Winkler Prins Encyclopedie

E. de Bruyne, G.B.J. Hiltermann en H.R. Hoetink (1947)

Gepubliceerd op 18-10-2023

NIEUWE WATERWEG

betekenis & definitie

of Rotterdamsche Waterweg, is de gegraven voortzetting van de Nieuwe Maas tot Hoek van Holland. De oudste verbinding van Rotterdam met de zee via de Brielsche Maas verkeerde reeds in de 16de eeuw in minder goede toestand en toen reeds werd de voorkeur gegeven aan de route via het Goereesche Gat (Haringvliet, Hollandsch Diep, Dordtsche Kil, Oude Maas, Nieuwe Maas).

In de 18de eeuw maakte de waterbouwkundige Cruquius een plan tot doorgraving van de zandbank de Beer. een voorloper dus van het plan van Galand tot doorgraving van de Hoek van Holland. Onder het regeringsbeleid van koning Willem I ontwierp schout-bijnacht May het Voornsche Kanaal, dat in 1830 werd geopend en aan vele bezwaren van de zeeweg van Rotterdam tegemoet kwam. De sluizen van 14 el breedte en de diepte van 18 voet waren op den duur te klein om de groter wordende schepen door te laten; in 1872 passeerden 9600 schepen het Voornsche Kanaal, maar weldra werd ook de vaart via het Goereesche Gat belemmerd door zandbanken en gingen veel schepen via het Brouwershavensche Gat en het Volkerak naar Rotterdam.

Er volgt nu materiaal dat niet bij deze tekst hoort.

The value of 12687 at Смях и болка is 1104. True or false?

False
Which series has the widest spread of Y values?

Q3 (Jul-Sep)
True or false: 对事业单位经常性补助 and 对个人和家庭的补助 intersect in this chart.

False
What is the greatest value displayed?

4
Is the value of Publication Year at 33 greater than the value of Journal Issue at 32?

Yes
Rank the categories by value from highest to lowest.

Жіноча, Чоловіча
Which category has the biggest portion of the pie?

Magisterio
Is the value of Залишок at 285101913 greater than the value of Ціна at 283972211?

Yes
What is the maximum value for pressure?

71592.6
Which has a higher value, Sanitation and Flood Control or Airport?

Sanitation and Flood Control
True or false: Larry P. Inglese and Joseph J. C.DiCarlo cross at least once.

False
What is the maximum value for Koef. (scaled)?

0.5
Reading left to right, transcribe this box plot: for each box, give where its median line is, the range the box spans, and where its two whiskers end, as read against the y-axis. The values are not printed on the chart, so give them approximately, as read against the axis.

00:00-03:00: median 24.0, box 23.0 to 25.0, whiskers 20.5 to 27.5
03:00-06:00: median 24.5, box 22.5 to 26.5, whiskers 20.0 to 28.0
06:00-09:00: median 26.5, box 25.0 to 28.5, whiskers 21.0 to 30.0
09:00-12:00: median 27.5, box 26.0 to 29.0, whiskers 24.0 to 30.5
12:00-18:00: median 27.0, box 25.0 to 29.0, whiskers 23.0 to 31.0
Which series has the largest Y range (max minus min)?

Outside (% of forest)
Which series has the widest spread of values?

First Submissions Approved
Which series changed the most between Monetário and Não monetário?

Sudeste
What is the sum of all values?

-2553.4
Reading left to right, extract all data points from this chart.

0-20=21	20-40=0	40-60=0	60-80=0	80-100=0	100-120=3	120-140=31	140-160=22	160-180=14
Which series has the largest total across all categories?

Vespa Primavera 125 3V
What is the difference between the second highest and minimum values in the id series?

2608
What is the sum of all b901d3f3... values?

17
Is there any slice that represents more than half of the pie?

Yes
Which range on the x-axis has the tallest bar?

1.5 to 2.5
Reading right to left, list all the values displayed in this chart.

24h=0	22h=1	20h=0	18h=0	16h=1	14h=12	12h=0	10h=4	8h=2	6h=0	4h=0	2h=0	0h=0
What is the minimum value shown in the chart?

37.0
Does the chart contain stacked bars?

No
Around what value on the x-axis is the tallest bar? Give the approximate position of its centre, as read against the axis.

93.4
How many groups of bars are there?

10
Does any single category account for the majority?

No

Plannen tot doorgraving van Goeree gingen niet door en zo werd in 1856 aan de ingenieur Caland opgedragen het plan voor een verbetering te ontwerpen, die van 1866-1872 werd uitgevoerd. In hoofdzaak bestonden de werken in het verbeteren van het Scheur, het afdammen van de benedenmond van het Scheur, „de Pan”, de doorsnijding van de Hoek van Holland en het aanbrengen van twee hoofden in zee. Ook zou de gehele rivier van Krimpen tot aan zee genormaliseerd worden. De getijdenwerking zou door uitspoeling een verbreding en verdieping van het kanaal geven; doch de uitkomst beantwoordde niet aan de verwachtingen; zelfs ontstond een grote zandbank voor de mond in zee, nl. „de West”, zodat voortdurend gebaggerd moet worden. Een staatscommissie-Rose kwam tot de conclusie, dat de eb-uitschuring kon worden verbeterd door versmalling van het uitstromingsbed. De werken werden onder de hoofdingenieur W.

F. Leemans uitgevoerd. En later (in 1898) werd nog grotere diepte gekregen door de aanleg van dammen op 3 m onder L.W. aan weerszijden van de ebgeul (tevens vaargeul voor de zeeschepen) en de aanleg (in 1908) van een leidam tegen het zuiderhoofd, zodat ook daar de mond werd versmald. Ten slotte werd van 1920-1922 nog grotere diepte verkregen door het graven van de westgeul door de oostpunt van Rozenburg, waardoor ook van de Oude Maas de ebstroom met kracht door de Nieuwe Waterweg wordt geleid en tevens Dordrecht aan een betere verbinding met zee werd geholpen. De afstand van Rotterdam naar zee is thans 30 km en de diepte van de Nieuwe Waterweg laat toe dat te allen tijde schepen met 33 voet en bij vloed schepen met 35-38 voet diepgang kunnen binnenkomen, zodat ook de sterk in diepgang toenemende tankschepen (in 1951 bedroeg de grootste diepgang 10,87m) gemakkelijk Rotterdam kunnen bereiken.